» Raw records
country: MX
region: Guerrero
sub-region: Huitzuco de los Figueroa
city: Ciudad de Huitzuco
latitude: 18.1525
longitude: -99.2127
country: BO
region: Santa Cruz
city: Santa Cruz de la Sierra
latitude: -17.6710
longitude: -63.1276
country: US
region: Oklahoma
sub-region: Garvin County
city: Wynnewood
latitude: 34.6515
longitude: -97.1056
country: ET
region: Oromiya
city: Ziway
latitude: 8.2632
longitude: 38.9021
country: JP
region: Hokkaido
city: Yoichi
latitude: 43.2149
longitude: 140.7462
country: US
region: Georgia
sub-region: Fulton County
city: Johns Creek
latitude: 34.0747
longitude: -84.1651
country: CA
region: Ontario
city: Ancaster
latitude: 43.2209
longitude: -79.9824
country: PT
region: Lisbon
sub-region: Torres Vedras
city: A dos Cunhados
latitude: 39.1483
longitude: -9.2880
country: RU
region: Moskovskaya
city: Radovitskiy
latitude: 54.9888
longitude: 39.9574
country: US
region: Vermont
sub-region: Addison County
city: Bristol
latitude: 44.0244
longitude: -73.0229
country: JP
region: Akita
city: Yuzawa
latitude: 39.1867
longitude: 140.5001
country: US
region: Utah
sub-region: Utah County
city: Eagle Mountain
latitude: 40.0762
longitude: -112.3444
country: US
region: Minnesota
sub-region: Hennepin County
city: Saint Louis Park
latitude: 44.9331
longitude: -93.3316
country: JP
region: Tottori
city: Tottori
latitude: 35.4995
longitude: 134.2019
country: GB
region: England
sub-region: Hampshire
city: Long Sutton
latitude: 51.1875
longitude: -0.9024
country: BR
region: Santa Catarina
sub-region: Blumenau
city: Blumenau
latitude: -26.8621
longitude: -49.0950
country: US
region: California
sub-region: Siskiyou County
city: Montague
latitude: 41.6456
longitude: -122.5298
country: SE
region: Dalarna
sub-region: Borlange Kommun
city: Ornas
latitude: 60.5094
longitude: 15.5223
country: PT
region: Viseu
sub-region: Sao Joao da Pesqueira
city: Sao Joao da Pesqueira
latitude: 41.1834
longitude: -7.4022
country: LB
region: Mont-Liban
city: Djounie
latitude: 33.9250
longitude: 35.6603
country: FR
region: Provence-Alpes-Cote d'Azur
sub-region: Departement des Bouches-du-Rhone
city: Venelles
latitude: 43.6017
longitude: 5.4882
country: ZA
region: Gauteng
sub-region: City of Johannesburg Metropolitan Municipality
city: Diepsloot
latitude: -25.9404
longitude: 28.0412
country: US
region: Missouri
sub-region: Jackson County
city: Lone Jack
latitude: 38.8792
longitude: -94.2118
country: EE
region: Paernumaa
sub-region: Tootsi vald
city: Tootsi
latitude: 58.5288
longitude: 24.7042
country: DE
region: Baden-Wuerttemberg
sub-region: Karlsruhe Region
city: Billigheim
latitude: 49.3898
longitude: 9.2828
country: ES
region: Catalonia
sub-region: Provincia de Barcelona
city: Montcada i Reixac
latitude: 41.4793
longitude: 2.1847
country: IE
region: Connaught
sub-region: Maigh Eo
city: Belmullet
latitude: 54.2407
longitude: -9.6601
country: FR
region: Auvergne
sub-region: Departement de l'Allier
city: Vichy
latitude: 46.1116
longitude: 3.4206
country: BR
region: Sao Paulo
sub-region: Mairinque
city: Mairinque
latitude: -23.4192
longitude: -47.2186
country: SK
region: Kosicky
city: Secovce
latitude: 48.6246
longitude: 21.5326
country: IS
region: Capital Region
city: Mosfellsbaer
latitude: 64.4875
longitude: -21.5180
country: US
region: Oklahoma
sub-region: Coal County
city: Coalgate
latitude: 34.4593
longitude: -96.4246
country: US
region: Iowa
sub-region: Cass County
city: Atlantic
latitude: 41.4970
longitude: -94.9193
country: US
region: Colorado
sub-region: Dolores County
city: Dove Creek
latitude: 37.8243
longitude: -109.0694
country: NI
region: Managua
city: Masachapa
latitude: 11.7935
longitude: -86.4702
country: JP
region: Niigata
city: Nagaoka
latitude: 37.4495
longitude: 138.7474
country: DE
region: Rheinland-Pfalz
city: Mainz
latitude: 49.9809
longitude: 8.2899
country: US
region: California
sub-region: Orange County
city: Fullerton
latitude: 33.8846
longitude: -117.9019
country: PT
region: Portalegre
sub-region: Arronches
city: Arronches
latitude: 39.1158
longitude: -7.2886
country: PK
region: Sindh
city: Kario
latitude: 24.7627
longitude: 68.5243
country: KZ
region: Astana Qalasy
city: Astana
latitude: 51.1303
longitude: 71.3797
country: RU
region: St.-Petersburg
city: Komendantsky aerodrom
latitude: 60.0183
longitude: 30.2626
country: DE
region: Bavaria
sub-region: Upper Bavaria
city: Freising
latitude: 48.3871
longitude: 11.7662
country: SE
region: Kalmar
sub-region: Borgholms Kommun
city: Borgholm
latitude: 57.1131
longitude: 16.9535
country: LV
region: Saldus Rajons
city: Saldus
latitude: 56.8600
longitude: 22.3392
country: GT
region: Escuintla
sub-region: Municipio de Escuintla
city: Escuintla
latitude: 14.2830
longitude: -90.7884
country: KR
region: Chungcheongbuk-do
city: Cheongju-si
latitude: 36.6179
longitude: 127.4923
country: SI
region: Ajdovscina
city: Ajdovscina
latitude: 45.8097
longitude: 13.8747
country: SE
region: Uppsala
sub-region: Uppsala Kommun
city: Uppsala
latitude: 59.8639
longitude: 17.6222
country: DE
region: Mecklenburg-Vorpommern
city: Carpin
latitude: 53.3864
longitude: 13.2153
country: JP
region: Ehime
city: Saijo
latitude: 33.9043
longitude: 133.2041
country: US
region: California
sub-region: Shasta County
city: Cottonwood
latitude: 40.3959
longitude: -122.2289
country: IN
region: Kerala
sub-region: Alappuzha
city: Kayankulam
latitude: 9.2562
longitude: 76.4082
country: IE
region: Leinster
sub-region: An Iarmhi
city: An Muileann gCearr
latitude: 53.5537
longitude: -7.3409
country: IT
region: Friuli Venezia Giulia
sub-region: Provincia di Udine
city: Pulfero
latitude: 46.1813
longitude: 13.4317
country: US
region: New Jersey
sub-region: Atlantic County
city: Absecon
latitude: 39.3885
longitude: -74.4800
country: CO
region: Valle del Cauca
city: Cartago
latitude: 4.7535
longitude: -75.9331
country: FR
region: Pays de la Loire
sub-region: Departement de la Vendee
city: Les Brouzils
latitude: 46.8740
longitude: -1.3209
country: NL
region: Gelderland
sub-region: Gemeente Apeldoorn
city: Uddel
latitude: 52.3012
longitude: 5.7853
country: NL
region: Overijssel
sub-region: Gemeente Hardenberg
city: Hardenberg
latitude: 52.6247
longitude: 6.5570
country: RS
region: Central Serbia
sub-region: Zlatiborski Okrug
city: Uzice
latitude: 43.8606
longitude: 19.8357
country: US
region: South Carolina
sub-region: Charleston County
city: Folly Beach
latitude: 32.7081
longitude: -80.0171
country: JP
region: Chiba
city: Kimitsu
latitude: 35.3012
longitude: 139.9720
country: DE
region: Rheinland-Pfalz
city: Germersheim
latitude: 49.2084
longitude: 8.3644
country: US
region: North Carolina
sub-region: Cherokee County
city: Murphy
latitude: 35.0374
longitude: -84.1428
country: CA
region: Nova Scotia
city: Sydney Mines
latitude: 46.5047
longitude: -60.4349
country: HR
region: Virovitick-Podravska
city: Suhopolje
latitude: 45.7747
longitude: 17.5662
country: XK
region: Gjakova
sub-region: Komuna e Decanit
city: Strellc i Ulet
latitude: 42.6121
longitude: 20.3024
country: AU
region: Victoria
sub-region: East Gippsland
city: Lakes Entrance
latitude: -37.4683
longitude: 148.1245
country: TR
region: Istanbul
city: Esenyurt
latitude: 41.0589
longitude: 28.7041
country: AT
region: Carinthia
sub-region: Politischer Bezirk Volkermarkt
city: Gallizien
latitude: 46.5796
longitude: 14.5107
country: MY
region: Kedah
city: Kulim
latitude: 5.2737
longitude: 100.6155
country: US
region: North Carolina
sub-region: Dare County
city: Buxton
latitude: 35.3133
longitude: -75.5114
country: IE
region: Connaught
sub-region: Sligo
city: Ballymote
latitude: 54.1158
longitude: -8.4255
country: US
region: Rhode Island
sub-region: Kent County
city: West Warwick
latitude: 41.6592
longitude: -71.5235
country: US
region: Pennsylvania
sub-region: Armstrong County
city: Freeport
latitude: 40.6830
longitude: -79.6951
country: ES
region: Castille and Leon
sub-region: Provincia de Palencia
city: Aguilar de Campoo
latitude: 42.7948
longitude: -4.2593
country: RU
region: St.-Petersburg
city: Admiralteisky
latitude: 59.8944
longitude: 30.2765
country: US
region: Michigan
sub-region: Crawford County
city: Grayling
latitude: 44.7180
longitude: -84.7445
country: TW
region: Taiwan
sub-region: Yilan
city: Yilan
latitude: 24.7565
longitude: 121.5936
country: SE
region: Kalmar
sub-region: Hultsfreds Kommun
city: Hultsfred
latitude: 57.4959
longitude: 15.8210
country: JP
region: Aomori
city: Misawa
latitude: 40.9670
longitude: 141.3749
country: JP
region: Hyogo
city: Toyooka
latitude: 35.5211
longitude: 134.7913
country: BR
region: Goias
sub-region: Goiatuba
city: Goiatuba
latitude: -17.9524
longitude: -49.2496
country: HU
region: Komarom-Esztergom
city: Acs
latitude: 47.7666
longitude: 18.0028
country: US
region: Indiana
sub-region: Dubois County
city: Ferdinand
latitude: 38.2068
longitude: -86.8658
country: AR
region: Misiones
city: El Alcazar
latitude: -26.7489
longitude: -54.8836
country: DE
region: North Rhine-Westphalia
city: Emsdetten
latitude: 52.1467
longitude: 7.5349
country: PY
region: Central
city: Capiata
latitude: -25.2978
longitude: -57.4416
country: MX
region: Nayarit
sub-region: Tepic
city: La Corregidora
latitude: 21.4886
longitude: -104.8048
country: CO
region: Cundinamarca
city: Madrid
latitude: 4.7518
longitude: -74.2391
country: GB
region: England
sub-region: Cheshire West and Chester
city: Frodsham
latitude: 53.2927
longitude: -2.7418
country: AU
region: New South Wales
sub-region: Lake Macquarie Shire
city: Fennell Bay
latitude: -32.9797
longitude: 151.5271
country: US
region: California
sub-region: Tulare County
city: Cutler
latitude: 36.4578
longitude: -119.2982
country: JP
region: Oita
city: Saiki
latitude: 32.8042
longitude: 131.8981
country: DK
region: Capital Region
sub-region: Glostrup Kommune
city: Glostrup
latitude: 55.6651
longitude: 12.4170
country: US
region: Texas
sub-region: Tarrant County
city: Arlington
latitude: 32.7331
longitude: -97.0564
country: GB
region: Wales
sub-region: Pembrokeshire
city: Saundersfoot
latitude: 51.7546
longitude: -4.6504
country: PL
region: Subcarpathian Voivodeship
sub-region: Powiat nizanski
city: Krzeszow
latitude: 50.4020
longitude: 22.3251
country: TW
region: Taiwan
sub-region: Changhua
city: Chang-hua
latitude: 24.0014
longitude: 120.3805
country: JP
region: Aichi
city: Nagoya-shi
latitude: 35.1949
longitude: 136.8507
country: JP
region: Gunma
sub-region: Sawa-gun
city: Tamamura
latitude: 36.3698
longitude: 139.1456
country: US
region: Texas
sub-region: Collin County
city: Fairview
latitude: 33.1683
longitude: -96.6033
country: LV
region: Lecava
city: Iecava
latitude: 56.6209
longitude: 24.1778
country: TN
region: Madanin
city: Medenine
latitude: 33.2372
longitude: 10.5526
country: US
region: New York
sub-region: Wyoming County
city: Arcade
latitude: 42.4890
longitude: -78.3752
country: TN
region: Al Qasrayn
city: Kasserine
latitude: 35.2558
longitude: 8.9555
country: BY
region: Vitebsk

» Exercise
Copy out the lines from the one containing "longitude: -80.0171" through the one containing "longitude: -8.4255", replacing "city" with "town" and leaving everything else untouched.

» Task output
longitude: -80.0171
country: JP
region: Chiba
town: Kimitsu
latitude: 35.3012
longitude: 139.9720
country: DE
region: Rheinland-Pfalz
town: Germersheim
latitude: 49.2084
longitude: 8.3644
country: US
region: North Carolina
sub-region: Cherokee County
town: Murphy
latitude: 35.0374
longitude: -84.1428
country: CA
region: Nova Scotia
town: Sydney Mines
latitude: 46.5047
longitude: -60.4349
country: HR
region: Virovitick-Podravska
town: Suhopolje
latitude: 45.7747
longitude: 17.5662
country: XK
region: Gjakova
sub-region: Komuna e Decanit
town: Strellc i Ulet
latitude: 42.6121
longitude: 20.3024
country: AU
region: Victoria
sub-region: East Gippsland
town: Lakes Entrance
latitude: -37.4683
longitude: 148.1245
country: TR
region: Istanbul
town: Esenyurt
latitude: 41.0589
longitude: 28.7041
country: AT
region: Carinthia
sub-region: Politischer Bezirk Volkermarkt
town: Gallizien
latitude: 46.5796
longitude: 14.5107
country: MY
region: Kedah
town: Kulim
latitude: 5.2737
longitude: 100.6155
country: US
region: North Carolina
sub-region: Dare County
town: Buxton
latitude: 35.3133
longitude: -75.5114
country: IE
region: Connaught
sub-region: Sligo
town: Ballymote
latitude: 54.1158
longitude: -8.4255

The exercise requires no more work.